そして、ソルジャーは盾を真っ先に拾う。同時に射手の矢がソルジャーを襲った。ソルジャーは盾で矢を弾きながら剣を拾い、叫ぶ。
「ギャアアァ!」
剥き出しの敵意。それが魔法使いと射手に突き刺さった。
「第二射」
「わかってる、マジックバレット!」
魔法使いがソルジャーに魔弾を放つ間に射手は三本目の矢を番えると、今度は戦士が戦っている方へ撃った。戦士とゴブリンの間を矢が抜けていく。それにゴブリンがひるみ、その隙をついて戦士が剣を突き刺す。
ゴブリンは残り一匹。
「クキィ!」
飛び掛かるゴブリンの一撃を戦士は盾で弾き、顎に蹴りを入れる。
「グゲェッ」
「終わりだ!」
喉に突き刺していた剣を引き抜き、蹴られて倒れたゴブリンの胸に剣を下ろした。
「グェッ」
ゴブリンの胸に難なく剣が突き刺さり、絶命した。
これでゴブリンは終わりだ。
残りはソルジャーのみ。
「ギエェエエエ!」
叫ぶソルジャーは魔法使いの魔弾を盾で弾くと突撃してきた。

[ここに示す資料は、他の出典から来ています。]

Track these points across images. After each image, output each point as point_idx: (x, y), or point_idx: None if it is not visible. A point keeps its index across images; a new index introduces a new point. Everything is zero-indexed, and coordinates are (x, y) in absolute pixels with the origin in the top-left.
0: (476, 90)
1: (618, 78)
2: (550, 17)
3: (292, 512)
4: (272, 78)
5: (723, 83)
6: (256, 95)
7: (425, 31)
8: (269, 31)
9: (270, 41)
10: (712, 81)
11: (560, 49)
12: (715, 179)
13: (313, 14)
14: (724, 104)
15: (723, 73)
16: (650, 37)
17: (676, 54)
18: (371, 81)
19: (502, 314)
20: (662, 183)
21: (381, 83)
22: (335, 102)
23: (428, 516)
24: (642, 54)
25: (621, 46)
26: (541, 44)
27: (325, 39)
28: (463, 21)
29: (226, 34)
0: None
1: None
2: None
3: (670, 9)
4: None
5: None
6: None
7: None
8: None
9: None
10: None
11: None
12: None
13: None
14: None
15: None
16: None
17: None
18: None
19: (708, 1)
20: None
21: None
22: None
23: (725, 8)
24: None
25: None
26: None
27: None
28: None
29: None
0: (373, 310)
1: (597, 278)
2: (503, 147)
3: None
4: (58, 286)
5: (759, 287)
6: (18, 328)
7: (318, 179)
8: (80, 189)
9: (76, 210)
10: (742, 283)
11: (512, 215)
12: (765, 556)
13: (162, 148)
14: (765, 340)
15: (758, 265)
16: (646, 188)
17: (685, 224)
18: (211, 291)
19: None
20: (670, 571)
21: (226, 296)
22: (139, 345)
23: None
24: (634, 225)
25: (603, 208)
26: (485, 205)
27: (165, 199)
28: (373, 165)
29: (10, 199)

魔法使いも射手も急いでその場から離れる。
レニーは木の陰に隠れながら、戦士の方へ近づいた。
射手がけん制しながら戦士の後ろに移動する。魔法使いも戦士の後ろで杖を構えた。ゴブリンを踏みつけ、胸から剣を引き抜いた戦士がソルジャーと向き合う。
レニーは姿勢を低めた。
「クエェエ!」
方向転換したソルジャーが三人に向かってくる。戦士は盾を構えると迎え撃った。
「でやぁ!」
剣を横薙ぎに振るう。ソルジャーは急に足を止めると後方に飛んだ。剣は空振りに終わる。
今度はソルジャーが剣を振るった。戦士は避けられず、盾で受ける。力を受け流すことができず、やや体が浮いた。
「うわっ」
「させるかっ」
射手が横に跳び、ソルジャーへ向けて矢を放つ。ソルジャーは盾で矢を難なく受けると、大口を開けて戦士に迫った。
小柄なゴブリンだが、ソルジャーは人間とほぼ変わらない体格と肥大と言っていい頭を持つ。牙も立派な武器だった。
「このぉ!」
戦士が剣を突き出すとソルジャーは口を閉じてそれで剣を受け止めた。ソルジャーの口の端が吊り上がる。
「ひっ」
戦士の顔に恐怖が浮かぶ。ソルジャーが斬りかかるのを見るや否や、レニーは脚に力を込めた。
「シャドーステップ」
加速効果のある魔法を仕込むとそのまま突撃する。ソルジャーの刃が戦士に届く前に、レニーのカットラスが刃を受け止めた。
「うわぁっ!」
思わず剣から手を離す戦士。刃を弾き上げ、レニーは間髪入れずに戦士の腹を蹴った。万が一、戦闘に巻き込まない為の非常処置だ。
「げふ」
戦士が地面を転がり、魔法使いのところで倒れる。
「げほっげほっ」
「大丈夫!?」
咳き込む戦士に、魔法使いが駆け寄った。遅れて射手も傍に行く。
ソルジャーは剣を吐き出し、レニーから距離を取る。
だが。
「遅い」
間合いを詰めた。体勢を整える前で、うまく動けないソルジャー。その首に迷わず、カットラスを振るう。
ソルジャーの頭と胴体が分かれた。